§ **DATA SHOWN**

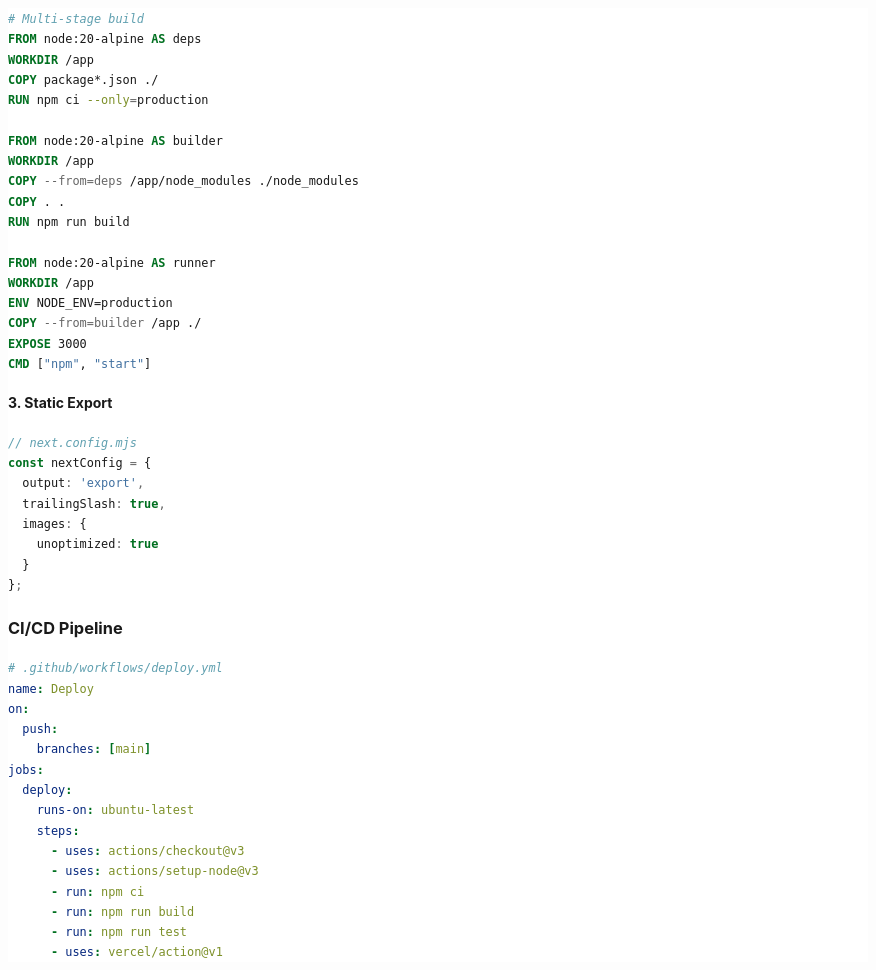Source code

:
 ```dockerfile
# Multi-stage build
FROM node:20-alpine AS deps
WORKDIR /app
COPY package*.json ./
RUN npm ci --only=production

FROM node:20-alpine AS builder
WORKDIR /app
COPY --from=deps /app/node_modules ./node_modules
COPY . .
RUN npm run build

FROM node:20-alpine AS runner
WORKDIR /app
ENV NODE_ENV=production
COPY --from=builder /app ./
EXPOSE 3000
CMD ["npm", "start"]
```

#### 3. Static Export

```typescript
// next.config.mjs
const nextConfig = {
  output: 'export',
  trailingSlash: true,
  images: {
    unoptimized: true
  }
};
```

### CI/CD Pipeline

```yaml
# .github/workflows/deploy.yml
name: Deploy
on:
  push:
    branches: [main]
jobs:
  deploy:
    runs-on: ubuntu-latest
    steps:
      - uses: actions/checkout@v3
      - uses: actions/setup-node@v3
      - run: npm ci
      - run: npm run build
      - run: npm run test
      - uses: vercel/action@v1
```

§ **WORK TO BE COMPLETED**
Work out how many lines in the data above contain the word "COPY" and respond with that number only.

§ **OUTPUT OF THE TASK**
4